Nouvelle étape de la réforme du financement des hôpitaux
Le PLFSS 2017 prévoit une nouvelle étape de la réforme du financement des établissements de santé engagée en 2012 en sortant du « tout tarification à l’activité (T2A) ». Il s’agit de décliner plusieurs propositions de la mission conduite par Olivier Véran qui vise à mieux soutenir le virage ambulatoire et à favoriser l’égalité d’accès aux soins critiques sur tout le territoire:
- Lever les freins au développement des prises en charge ambulatoires avec la création d’un niveau de rémunération intermédiaire entre prise en charge externe et hospitalisation de jour.
- Réformer le financement des activités de soins critiques en le faisant évoluer vers un modèle mixte, combinant financement à l’activité et financement forfaitaire, afin de stabiliser le financement des unités de soins critiques en améliorant la prise en compte de leurs coûts.
- Etendre le modèle de financement des hôpitaux de proximité aux activités de soins de suite.
2Mds€ sur 5 ans pour la modernisation du système de santé
2Mds€ seront mobilisés sur 5 ans pour faire évoluer l’offre de soins dans les territoires, un effort d’investissement construit autour de 3 priorités:
- Une stratégie territoriale en matière immobilière avec des investissements qui doivent être le reflet d’un projet médical s’appuyant sur les filières ville-hôpital-médico-social et viser la construction d’un parcours patient avec des logiques de recours central s’agissant de la modernisation des plateaux techniques.

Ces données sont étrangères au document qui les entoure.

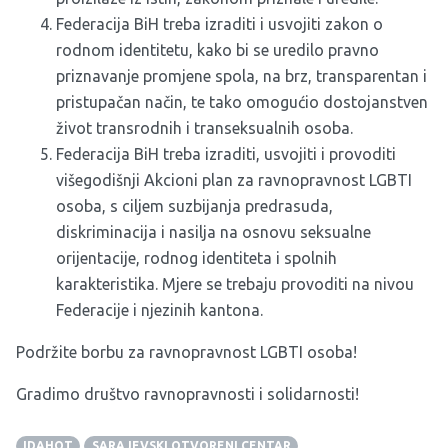
Federacija BiH treba izraditi i usvojiti zakon o
rodnom identitetu, kako bi se uredilo pravno
priznavanje promjene spola, na brz, transparentan i
pristupačan način, te tako omogućio dostojanstven
život transrodnih i transeksualnih osoba.
Federacija BiH treba izraditi, usvojiti i provoditi
višegodišnji Akcioni plan za ravnopravnost LGBTI
osoba, s ciljem suzbijanja predrasuda,
diskriminacija i nasilja na osnovu seksualne
orijentacije, rodnog identiteta i spolnih
karakteristika. Mjere se trebaju provoditi na nivou
Federacije i njezinih kantona.
Podržite borbu za ravnopravnost LGBTI osoba!
Gradimo društvo ravnopravnosti i solidarnosti!
IDAHOT
SARAJEVSKI OTVORENI CENTAR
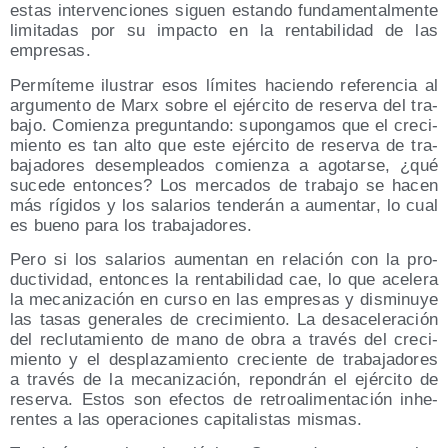
estas inter­ven­cio­nes siguen estan­do fun­da­men­tal­men­te
limi­ta­das por su impac­to en la ren­ta­bi­li­dad de las
empresas.
Per­mí­te­me ilus­trar esos lími­tes hacien­do refe­ren­cia al
argu­men­to de Marx sobre el ejér­ci­to de reser­va del tra­
ba­jo. Comien­za pre­gun­tan­do: supon­ga­mos que el cre­ci­
mien­to es tan alto que este ejér­ci­to de reser­va de tra­
ba­ja­do­res des­em­plea­dos comien­za a ago­tar­se, ¿qué
suce­de enton­ces? Los mer­ca­dos de tra­ba­jo se hacen
más rígi­dos y los sala­rios ten­de­rán a aumen­tar, lo cual
es bueno para los trabajadores.
Pero si los sala­rios aumen­tan en rela­ción con la pro­
duc­ti­vi­dad, enton­ces la ren­ta­bi­li­dad cae, lo que ace­le­ra
la meca­ni­za­ción en cur­so en las empre­sas y dis­mi­nu­ye
las tasas gene­ra­les de cre­ci­mien­to. La des­ace­le­ra­ción
del reclu­ta­mien­to de mano de obra a tra­vés del cre­ci­
mien­to y el des­pla­za­mien­to cre­cien­te de tra­ba­ja­do­res
a tra­vés de la meca­ni­za­ción, repon­drán el ejér­ci­to de
reser­va. Estos son efec­tos de retro­ali­men­ta­ción inhe­
ren­tes a las ope­ra­cio­nes capi­ta­lis­tas mismas.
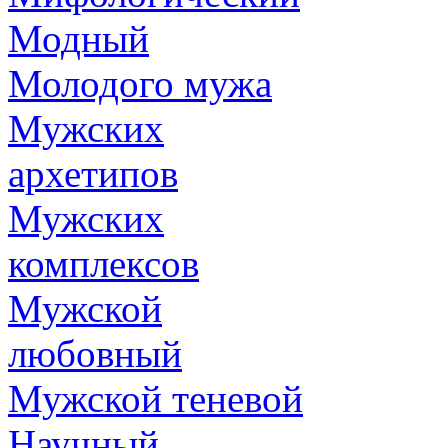
Модный
Молодого мужа
Мужских
архетипов
Мужских
комплексов
Мужской
любовный
Мужской теневой
Научный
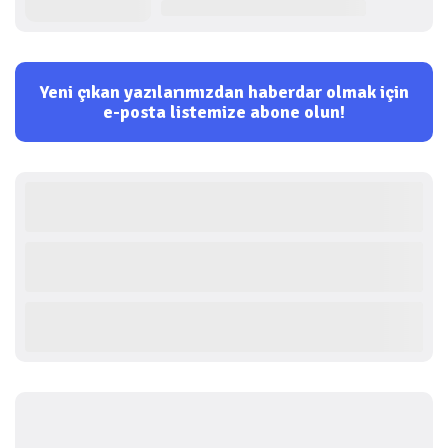
Yeni çıkan yazılarımızdan haberdar olmak için
e-posta listemize abone olun!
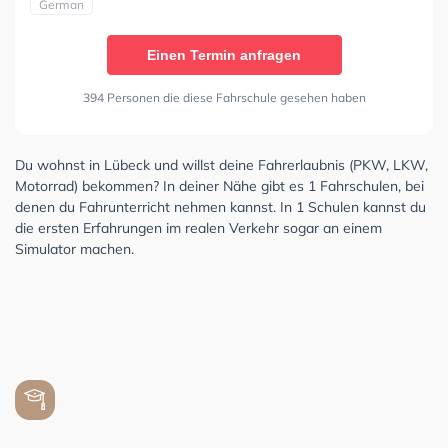
German
Einen Termin anfragen
394 Personen die diese Fahrschule gesehen haben
Du wohnst in Lübeck und willst deine Fahrerlaubnis (PKW, LKW,
Motorrad) bekommen? In deiner Nähe gibt es 1 Fahrschulen, bei
denen du Fahrunterricht nehmen kannst. In 1 Schulen kannst du
die ersten Erfahrungen im realen Verkehr sogar an einem
Simulator machen.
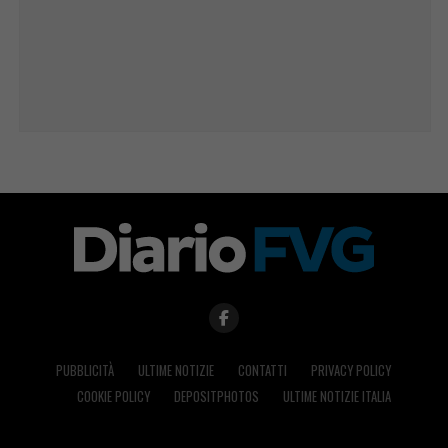
PUBBLICITÀ
ULTIME NOTIZIE
CONTATTI
PRIVACY POLICY
COOKIE POLICY
DEPOSITPHOTOS
ULTIME NOTIZIE ITALIA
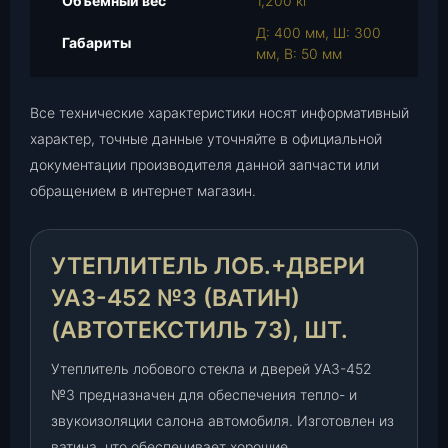
Объемный вес
1,200 кг
е
Д: 400 мм, Ш: 300
л
Габариты
мм, В: 50 мм
ь
л
о
Все технические характеристики носят информативный
б
характер, точные данные уточняйте в официальной
.
документации производителя данной запчасти или
+
обращением в интернет магазин.
д
в
е
УТЕПЛИТЕЛЬ ЛОБ.+ДВЕРИ
р
и
УАЗ-452 №3 (ВАТИН)
У
(АВТОТЕКСТИЛЬ 73), ШТ.
А
З
Утеплитель лобового стекла и дверей УАЗ-452
-
№3 предназначен для обеспечения тепло- и
4
звукоизоляции салона автомобиля. Изготовлен из
5
ватина, что обеспечивает хорошие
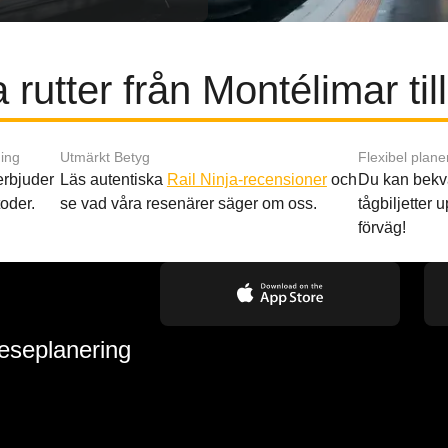
 rutter från Montélimar til
ing
Utmärkt Betyg
Flexibel plane
 erbjuder
Läs autentiska
Rail Ninja-recensioner
och
Du kan bekv
oder.
se vad våra resenärer säger om oss.
tågbiljetter up
förväg!
reseplanering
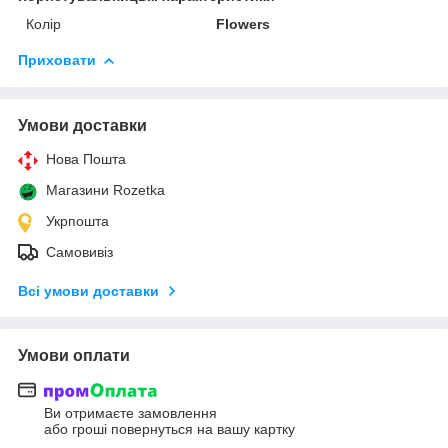
Колір
Flowers
Приховати
Умови доставки
Нова Пошта
Магазини Rozetka
Укрпошта
Самовивіз
Всі умови доставки
Умови оплати
Ви отримаєте замовлення
або гроші повернуться на вашу картку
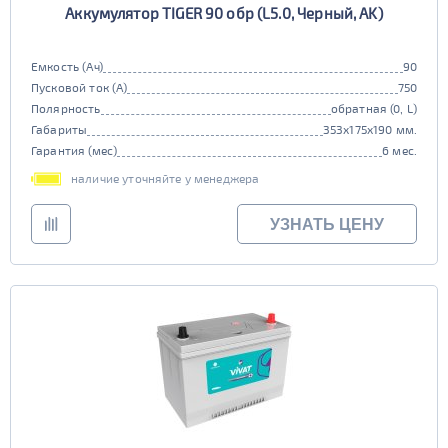
Аккумулятор TIGER 90 обр (L5.0, Черный, AK)
Емкость (Ач)
90
Пусковой ток (А)
750
Полярность
обратная (0, L)
Габариты
353x175x190 мм.
Гарантия (мес)
6 мес.
наличие уточняйте у менеджера
УЗНАТЬ ЦЕНУ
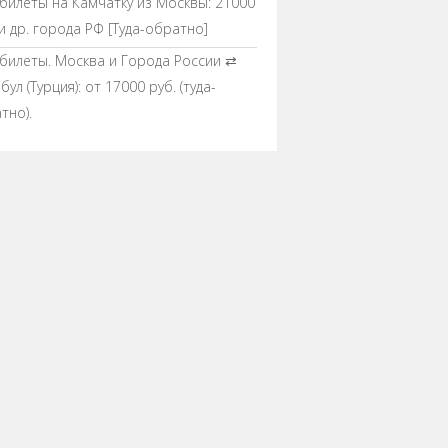
билеты на Камчатку из Москвы: 21000
 и др. города РФ [Туда-обратно]
билеты. Москва и Города России ⇄
ул (Турция): от 17000 руб. (туда-
тно).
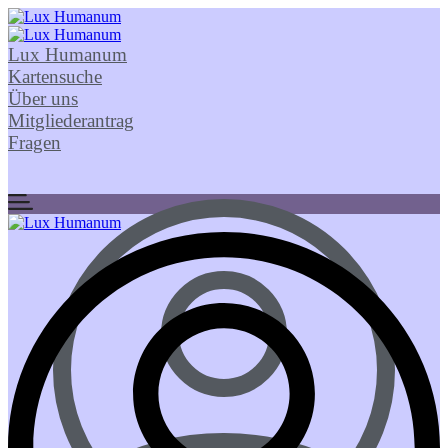
Lux Humanum
Kartensuche
Über uns
Mitgliederantrag
Fragen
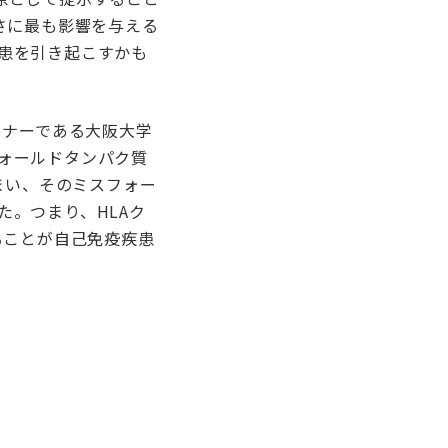
さに最も影響を与える
患を引き起こすかも
トナーである大阪大学
ォールドタンパク質
まい、そのミスフォー
。つまり、HLAク
ることが自己免疫疾患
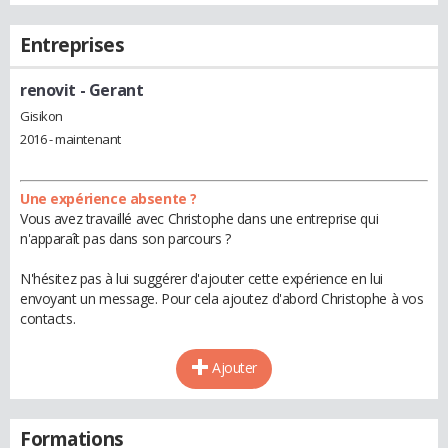
Entreprises
renovit
- Gerant
Gisikon
2016 - maintenant
Une expérience absente ?
Vous avez travaillé avec Christophe dans une entreprise qui
n'apparaît pas dans son parcours ?
N'hésitez pas à lui suggérer d'ajouter cette expérience en lui
envoyant un message. Pour cela ajoutez d'abord Christophe à vos
contacts.
Ajouter
Formations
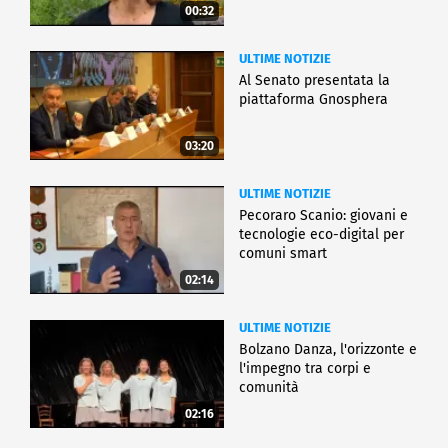
00:32
ULTIME NOTIZIE
Al Senato presentata la
piattaforma Gnosphera
03:20
ULTIME NOTIZIE
Pecoraro Scanio: giovani e
tecnologie eco-digital per
comuni smart
02:14
ULTIME NOTIZIE
Bolzano Danza, l'orizzonte e
l'impegno tra corpi e
comunità
02:16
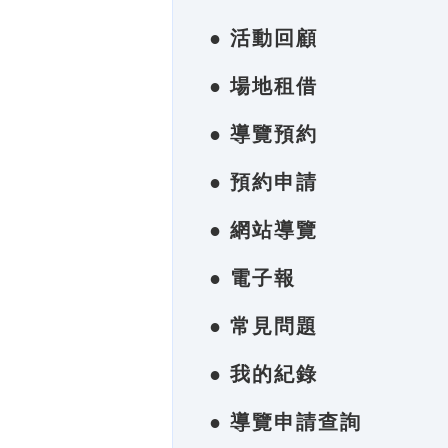
● 活動回顧
● 場地租借
● 導覽預約
● 預約申請
● 網站導覽
● 電子報
● 常見問題
● 我的紀錄
● 導覽申請查詢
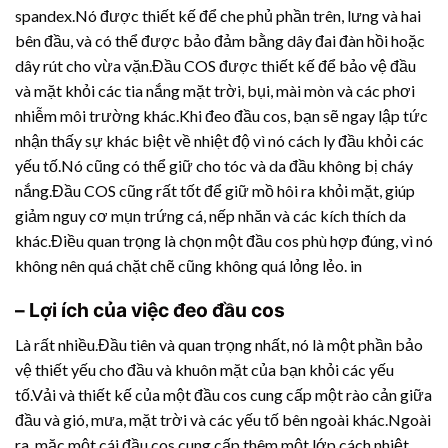
spandex.Nó được thiết kế để che phủ phần trên, lưng và hai
bên đầu, và có thể được bảo đảm bằng dây đai đàn hồi hoặc
dây rút cho vừa vặn.Đầu COS được thiết kế để bảo vệ đầu
và mặt khỏi các tia nắng mặt trời, bụi, mài mòn và các phơi
nhiễm môi trường khác.Khi đeo đầu cos, bạn sẽ ngay lập tức
nhận thấy sự khác biệt về nhiệt độ vì nó cách ly đầu khỏi các
yếu tố.Nó cũng có thể giữ cho tóc và da đầu không bị cháy
nắng.Đầu COS cũng rất tốt để giữ mồ hôi ra khỏi mặt, giúp
giảm nguy cơ mụn trứng cá, nếp nhăn và các kích thích da
khác.Điều quan trọng là chọn một đầu cos phù hợp đúng, vì nó
không nên quá chặt chẽ cũng không quá lỏng lẻo. in
– Lợi ích của việc đeo đầu cos
Là rất nhiều.Đầu tiên và quan trọng nhất, nó là một phần bảo
vệ thiết yếu cho đầu và khuôn mặt của bạn khỏi các yếu
tố.Vải và thiết kế của một đầu cos cung cấp một rào cản giữa
đầu và gió, mưa, mặt trời và các yếu tố bên ngoài khác.Ngoài
ra, mặc một cái đầu cos cung cấp thêm một lớp cách nhiệt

- Une priorité donnée au numérique, aux outils de coordination territoriaux et aux organisations de parcours. Il s’agira de s’appuyer sur l’expérience du programme « Territoires de soins numériques » engagé en 2012 pour développer les plateformes d’appui aux professionnels, favoriser le lien ville-hôpital et faire évoluer les systèmes d’information des GHT.
- Une place renforcée pour l’innovation soutenue par le programme « investissement d’avenir ». La diffusion accélérée de technologies de santé scientifiquement validées est nécessaire pour que le plus grand nombre de patients en bénéficient. Pourront notamment être financés des projets d’investissement dans des infrastructures et des organisations permettant d’exploiter le big-data ainsi que des projets en télémédecine.